4. What is the revision cycle for NAPCS?
NAPCS will be reviewed for revision every five years.
5. What is a reference classification?
NAPCS serves as a reference classification. For further details, the paper “Grading Criteria for International Statistical Classifications” describes reference classifications.
6. What is the relationship between NAPCS and NAICS?
NAPCS, a product classification system, and NAICS, an industry classification system, are independent but complementary.

A product produced by multiple industries carries the same title, definition, and code in NAPCS, regardless of its industries of origin.

Products can be linked to the industries that produce them, and industries can be linked to the products they produce.

7. How does NAPCS improve economic measurement and analysis?
NAPCS provides a comprehensive list of products adopted by the U.S., Canada, and Mexico and will be incrementally implemented into economic statistics programs. These detailed product data will provide policymakers and the business community with the information needed to understand our ever-changing economies.

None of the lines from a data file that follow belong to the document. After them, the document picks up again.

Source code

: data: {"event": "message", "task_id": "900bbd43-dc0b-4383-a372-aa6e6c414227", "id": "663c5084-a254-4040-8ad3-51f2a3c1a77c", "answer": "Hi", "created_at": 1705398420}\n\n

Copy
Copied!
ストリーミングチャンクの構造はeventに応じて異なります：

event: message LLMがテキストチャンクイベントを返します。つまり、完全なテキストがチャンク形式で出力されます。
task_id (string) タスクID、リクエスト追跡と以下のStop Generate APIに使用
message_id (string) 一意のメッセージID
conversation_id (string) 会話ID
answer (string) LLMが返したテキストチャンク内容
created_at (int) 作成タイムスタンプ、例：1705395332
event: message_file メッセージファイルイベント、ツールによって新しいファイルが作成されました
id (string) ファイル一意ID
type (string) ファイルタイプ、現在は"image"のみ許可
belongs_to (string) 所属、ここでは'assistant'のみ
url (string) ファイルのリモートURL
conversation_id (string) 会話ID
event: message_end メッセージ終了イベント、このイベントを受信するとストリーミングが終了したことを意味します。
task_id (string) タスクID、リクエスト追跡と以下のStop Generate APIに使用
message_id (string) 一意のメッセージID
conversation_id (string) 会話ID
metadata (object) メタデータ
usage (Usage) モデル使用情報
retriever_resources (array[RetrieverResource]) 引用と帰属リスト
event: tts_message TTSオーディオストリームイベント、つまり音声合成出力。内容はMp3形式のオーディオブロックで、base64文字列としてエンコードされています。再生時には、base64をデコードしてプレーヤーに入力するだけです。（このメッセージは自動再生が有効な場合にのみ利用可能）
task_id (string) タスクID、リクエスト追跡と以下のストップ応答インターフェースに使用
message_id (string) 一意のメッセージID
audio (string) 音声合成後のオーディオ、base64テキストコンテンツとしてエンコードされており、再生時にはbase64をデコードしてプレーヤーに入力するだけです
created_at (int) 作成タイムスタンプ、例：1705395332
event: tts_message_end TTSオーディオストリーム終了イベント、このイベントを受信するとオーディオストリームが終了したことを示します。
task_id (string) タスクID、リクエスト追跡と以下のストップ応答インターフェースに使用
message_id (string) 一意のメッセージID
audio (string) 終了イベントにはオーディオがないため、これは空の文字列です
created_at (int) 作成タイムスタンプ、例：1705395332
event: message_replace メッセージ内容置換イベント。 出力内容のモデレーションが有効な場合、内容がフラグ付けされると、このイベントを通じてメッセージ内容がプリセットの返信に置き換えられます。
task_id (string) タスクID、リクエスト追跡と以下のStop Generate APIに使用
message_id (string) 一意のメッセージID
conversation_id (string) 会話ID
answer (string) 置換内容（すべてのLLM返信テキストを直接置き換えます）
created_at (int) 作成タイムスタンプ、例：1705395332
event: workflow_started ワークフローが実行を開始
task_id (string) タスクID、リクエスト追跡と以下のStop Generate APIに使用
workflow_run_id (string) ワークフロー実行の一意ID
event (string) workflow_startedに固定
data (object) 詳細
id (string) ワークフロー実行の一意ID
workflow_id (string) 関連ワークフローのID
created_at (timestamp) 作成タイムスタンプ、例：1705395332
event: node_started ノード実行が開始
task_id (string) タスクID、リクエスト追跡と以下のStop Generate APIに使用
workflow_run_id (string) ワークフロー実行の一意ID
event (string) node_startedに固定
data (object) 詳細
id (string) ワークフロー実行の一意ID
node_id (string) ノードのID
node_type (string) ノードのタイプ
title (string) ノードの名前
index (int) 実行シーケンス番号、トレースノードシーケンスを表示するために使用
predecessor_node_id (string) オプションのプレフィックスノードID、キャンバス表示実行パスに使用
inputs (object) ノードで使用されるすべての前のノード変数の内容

NAPCS enables the collection and tabulation of the source data needed to improve key economic measures of growth, prices, and productivity, and comparisons of these measures to international trade data.

NAPCS allows consistent reporting of output and standardized concordances to international trade classifications, to improve comparisons of output and international trade data.

NAPCS provides useful information to industry analysts to estimate market share for their firm or to investigate the growth of demand for the products of their firm with (a) those for the industry as a whole or (b) those that compete with or are closely associated with the products produced by the firm.

8. Why did NAPCS initially focus on service industries?
In the early development of NAPCS, service industries accounted for almost 70% of economic activity, over 85 million employees, and a disproportionate share of economic growth, yet there remained a significant imbalance in the information available on service industries, the fastest growing segment of the New Economy, compared with the wealth of information available for manufacturing industries.

If left unaddressed, economic policymakers would be increasingly misinformed and misdirected about changes in the real economy, related to rates and sources of growth in output, prices, productivity, and trade. Moreover, services product information is critical to understanding some of the most hi-tech, dynamic, and rapidly growing areas of the service economy — information, communication, computer services, business services, and health.

9. What role did industry experts play in developing NAPCS?
Input from industry experts provided essential guidance on a variety of issues including:

  • the development of well-identified and well-defined lists of final products produced by the industry;
  • the organization of the detailed products into groupings and aggregations that are meaningful to the industry; and
  • the assurance that the products identified in the lists are collectible in terms of the reporting units and recording practices of the industry.
10. How can I comment on NAPCS?
Comments on NAPCS can be provided via email to [email protected]. All comments will be reviewed and considered over time as the system is reviewed for future revisions and as statistical programs move forward to implement NAPCS.

NAPCS Structure:

The 2017 NAPCS structure is a six-level hierarchical structure consisting of 24 sections, 61 subsections, 172 divisions, 276 groups, 497 subgroups, and 1,167 trilateral products.

At this time, NAPCS is a reference classification system for beta testing by U.S. statistical programs as deemed appropriate.